▶ [Selected passage]
────
From: David Brown <david.brown_at_[hidden]>
Date: Thu, 2 Apr 2026 13:48:49 +0200
Thank you for that - it does clarify things for me. It is usually the
case for new C++ features that the initial introduction is somewhat
limited, and later standard versions extend them as details are fleshed
out and both users and implementers get some experience about what is
actually useful in practice, and what people would like to see added.
But it is helpful to hear about what is already in planning.

(I seem to be having a little trouble with my email sending at the
moment. I apologise if that results in any duplicates, or if it only
gets to some of the addressees.)

David


On 02/04/2026 13:04, Jonathan Wakely wrote:
>
>
> On Tue, 31 Mar 2026 at 09:05, Jonathan Wakely <cxx_at_[hidden]
> <mailto:cxx_at_[hidden]>> wrote:
>
>
> And since the version of contracts we have in C++26 only allows them
> to be enabled globally or disabled globally, for the whole program,
> you don't get to choose which API boundaries have checks enabled and
> which don't. So you can't use contract checks as performance hints
> in your code without disabling checks at API boundaries between
> untrusted (or less trusted, or less tested) components.
────
▶ [To do]
Repeat the email above about C++26 contracts word for word, from its first line to its last.
────
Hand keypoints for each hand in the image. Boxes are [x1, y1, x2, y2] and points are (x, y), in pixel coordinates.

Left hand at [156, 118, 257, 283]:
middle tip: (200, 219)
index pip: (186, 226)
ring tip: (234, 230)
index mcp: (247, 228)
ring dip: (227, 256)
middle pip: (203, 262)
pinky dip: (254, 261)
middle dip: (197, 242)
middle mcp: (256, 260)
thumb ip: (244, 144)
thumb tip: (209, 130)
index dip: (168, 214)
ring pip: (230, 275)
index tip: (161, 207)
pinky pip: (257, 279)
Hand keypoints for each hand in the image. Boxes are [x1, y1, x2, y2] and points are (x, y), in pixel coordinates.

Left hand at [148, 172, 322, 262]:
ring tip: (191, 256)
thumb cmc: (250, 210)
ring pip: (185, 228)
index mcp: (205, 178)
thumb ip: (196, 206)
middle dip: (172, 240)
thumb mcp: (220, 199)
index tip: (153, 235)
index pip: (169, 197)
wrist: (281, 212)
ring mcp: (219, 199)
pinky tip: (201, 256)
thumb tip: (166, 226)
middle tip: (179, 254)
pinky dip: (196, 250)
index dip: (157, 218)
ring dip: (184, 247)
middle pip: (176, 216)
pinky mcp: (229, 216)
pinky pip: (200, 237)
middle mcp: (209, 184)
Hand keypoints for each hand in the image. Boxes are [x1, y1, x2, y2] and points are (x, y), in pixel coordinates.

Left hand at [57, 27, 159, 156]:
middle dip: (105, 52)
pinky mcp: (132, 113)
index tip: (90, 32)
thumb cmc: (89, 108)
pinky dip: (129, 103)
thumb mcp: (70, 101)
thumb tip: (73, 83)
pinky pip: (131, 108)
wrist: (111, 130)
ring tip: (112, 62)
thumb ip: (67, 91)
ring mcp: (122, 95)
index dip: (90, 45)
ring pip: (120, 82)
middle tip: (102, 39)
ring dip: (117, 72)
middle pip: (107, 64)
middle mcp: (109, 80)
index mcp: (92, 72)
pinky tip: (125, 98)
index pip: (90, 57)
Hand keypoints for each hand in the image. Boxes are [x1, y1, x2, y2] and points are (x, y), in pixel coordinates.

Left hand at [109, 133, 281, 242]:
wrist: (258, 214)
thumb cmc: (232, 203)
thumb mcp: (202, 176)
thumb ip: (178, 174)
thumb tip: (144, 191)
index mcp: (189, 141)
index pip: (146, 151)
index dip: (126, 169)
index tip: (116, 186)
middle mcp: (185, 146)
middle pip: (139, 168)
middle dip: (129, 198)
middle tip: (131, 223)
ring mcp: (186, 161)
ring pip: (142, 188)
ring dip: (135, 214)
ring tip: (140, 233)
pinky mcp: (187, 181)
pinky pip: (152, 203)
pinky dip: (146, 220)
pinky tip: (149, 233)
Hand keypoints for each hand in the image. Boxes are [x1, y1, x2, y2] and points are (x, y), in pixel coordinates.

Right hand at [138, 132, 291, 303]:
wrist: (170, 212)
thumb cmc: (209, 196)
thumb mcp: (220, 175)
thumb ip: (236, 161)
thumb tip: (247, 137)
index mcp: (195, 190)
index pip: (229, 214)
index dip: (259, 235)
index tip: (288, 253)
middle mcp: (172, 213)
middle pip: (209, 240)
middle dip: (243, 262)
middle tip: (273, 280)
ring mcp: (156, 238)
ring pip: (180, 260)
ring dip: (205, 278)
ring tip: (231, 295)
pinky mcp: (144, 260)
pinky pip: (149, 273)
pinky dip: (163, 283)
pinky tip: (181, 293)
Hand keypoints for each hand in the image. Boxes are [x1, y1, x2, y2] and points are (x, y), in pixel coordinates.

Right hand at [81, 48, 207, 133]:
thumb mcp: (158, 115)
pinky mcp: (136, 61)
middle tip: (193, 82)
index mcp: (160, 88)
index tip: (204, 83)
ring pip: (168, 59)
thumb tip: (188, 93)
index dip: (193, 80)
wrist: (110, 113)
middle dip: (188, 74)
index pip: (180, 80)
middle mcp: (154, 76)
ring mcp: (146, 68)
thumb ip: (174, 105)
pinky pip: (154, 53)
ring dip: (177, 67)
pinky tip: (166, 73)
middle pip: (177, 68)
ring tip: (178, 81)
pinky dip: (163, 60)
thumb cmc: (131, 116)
────
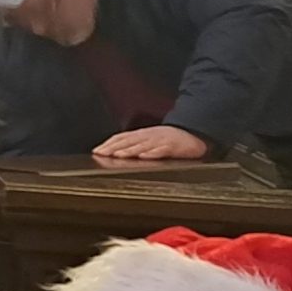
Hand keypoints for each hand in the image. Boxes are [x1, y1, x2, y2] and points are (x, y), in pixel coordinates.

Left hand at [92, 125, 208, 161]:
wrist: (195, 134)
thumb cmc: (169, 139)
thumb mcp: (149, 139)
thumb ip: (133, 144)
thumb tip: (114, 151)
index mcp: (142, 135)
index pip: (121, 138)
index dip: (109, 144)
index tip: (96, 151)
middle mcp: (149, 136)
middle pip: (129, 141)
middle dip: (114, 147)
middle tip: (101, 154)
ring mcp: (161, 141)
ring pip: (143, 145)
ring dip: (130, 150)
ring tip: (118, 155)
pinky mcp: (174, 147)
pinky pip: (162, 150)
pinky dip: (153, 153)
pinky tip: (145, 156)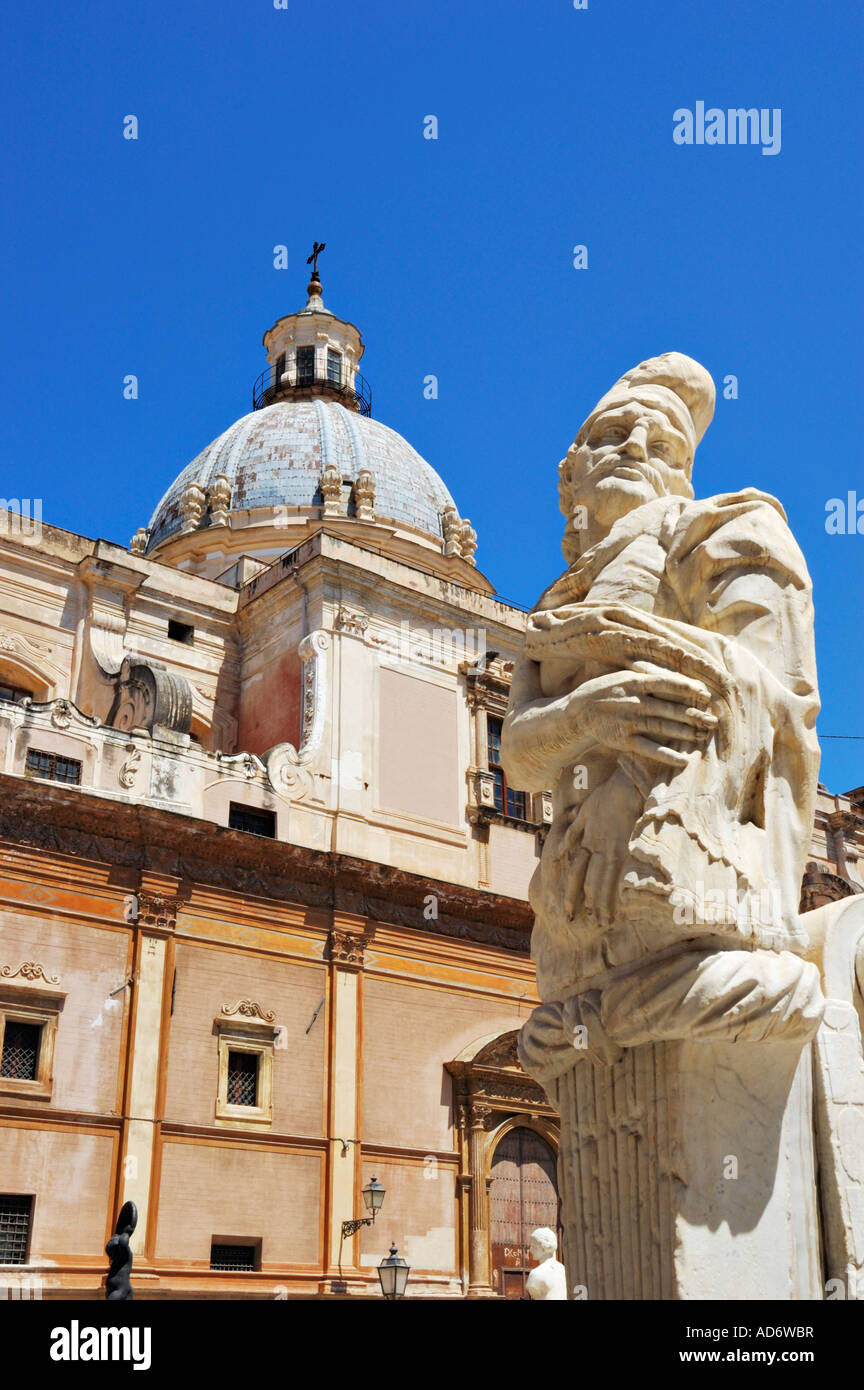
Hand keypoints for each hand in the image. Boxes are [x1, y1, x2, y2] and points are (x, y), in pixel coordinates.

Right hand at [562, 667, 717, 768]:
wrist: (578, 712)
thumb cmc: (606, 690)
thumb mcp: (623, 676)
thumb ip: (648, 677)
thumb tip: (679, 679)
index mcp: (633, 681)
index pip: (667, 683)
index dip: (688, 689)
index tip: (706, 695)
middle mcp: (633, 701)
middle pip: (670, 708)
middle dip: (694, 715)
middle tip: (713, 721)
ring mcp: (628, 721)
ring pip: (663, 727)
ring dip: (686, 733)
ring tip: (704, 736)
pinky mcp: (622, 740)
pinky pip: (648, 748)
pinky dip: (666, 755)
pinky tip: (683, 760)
────
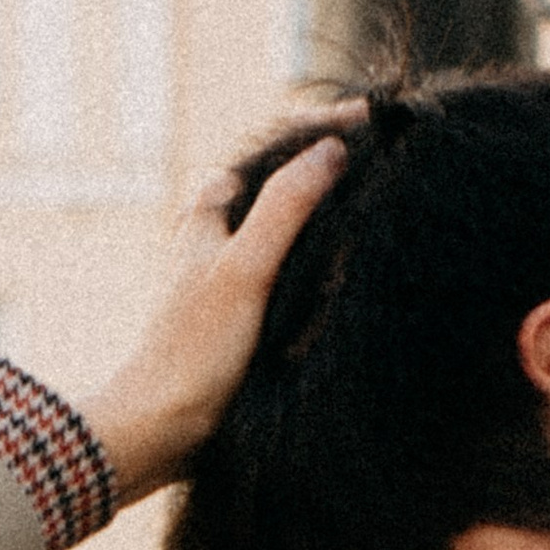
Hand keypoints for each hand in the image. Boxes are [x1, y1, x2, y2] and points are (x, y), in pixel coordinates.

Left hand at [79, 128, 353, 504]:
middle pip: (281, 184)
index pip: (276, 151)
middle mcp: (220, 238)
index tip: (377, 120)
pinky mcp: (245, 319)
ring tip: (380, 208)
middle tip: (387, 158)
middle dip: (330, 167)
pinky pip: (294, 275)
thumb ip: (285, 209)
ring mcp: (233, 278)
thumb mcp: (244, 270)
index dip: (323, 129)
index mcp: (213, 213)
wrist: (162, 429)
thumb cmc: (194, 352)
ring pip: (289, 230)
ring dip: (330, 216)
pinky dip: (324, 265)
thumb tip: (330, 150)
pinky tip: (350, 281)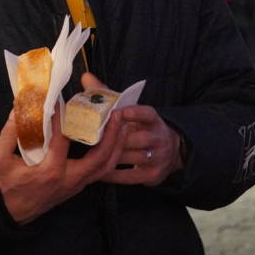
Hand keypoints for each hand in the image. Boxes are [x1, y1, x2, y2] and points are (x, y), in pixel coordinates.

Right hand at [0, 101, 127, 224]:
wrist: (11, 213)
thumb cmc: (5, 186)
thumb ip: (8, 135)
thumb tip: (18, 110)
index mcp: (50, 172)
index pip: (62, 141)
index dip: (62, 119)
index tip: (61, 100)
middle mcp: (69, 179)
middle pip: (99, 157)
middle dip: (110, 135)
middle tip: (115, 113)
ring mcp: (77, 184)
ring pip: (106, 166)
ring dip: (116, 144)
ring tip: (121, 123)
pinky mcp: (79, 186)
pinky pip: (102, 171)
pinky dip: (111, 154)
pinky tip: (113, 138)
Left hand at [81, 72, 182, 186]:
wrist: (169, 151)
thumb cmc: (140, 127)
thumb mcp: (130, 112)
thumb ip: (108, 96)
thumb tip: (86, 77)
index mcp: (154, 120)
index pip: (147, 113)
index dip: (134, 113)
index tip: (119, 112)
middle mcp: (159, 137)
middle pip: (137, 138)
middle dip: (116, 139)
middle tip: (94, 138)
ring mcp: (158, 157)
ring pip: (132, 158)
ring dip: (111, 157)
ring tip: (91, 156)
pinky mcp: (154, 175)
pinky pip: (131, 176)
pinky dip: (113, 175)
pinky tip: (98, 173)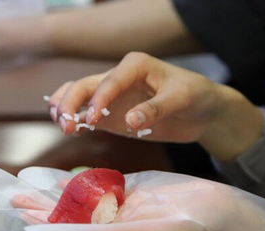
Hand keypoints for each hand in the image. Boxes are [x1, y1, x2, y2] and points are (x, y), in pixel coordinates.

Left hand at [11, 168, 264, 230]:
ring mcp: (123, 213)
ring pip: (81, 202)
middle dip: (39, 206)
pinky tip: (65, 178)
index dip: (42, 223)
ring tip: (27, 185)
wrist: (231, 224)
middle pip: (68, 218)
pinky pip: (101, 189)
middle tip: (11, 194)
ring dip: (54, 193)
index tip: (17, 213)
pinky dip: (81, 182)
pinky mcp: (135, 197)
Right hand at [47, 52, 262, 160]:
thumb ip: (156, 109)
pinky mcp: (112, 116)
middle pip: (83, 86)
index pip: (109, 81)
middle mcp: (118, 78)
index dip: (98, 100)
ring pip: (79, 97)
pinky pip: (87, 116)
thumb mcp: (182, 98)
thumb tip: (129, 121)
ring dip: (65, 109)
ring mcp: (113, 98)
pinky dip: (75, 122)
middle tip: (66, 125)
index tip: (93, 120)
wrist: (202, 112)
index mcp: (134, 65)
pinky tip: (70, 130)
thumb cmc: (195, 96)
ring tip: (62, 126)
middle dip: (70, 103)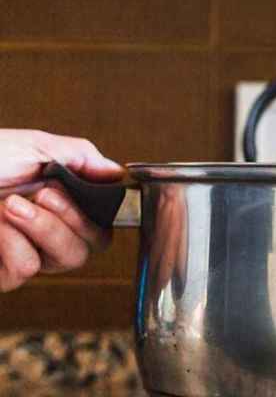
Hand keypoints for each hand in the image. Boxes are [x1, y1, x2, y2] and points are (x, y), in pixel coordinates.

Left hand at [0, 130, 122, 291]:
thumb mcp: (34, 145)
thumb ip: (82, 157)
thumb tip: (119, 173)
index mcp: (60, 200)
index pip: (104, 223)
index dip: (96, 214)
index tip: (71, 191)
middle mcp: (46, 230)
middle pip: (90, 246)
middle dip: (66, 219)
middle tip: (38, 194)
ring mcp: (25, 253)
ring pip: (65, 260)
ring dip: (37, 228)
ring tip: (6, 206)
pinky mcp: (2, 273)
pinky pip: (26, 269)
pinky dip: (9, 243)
────
▶ [Output of the task]
From: David Brown <david.brown_at_[hidden]>
Date: Thu, 2 Apr 2026 13:48:49 +0200
Thank you for that - it does clarify things for me. It is usually the
case for new C++ features that the initial introduction is somewhat
limited, and later standard versions extend them as details are fleshed
out and both users and implementers get some experience about what is
actually useful in practice, and what people would like to see added.
But it is helpful to hear about what is already in planning.

(I seem to be having a little trouble with my email sending at the
moment. I apologise if that results in any duplicates, or if it only
gets to some of the addressees.)

David


On 02/04/2026 13:04, Jonathan Wakely wrote:
>
>
> On Tue, 31 Mar 2026 at 09:05, Jonathan Wakely <cxx_at_[hidden]
> <mailto:cxx_at_[hidden]>> wrote:
>
>
> And since the version of contracts we have in C++26 only allows them
> to be enabled globally or disabled globally, for the whole program,
> you don't get to choose which API boundaries have checks enabled and
> which don't. So you can't use contract checks as performance hints
> in your code without disabling checks at API boundaries between
> untrusted (or less trusted, or less tested) components.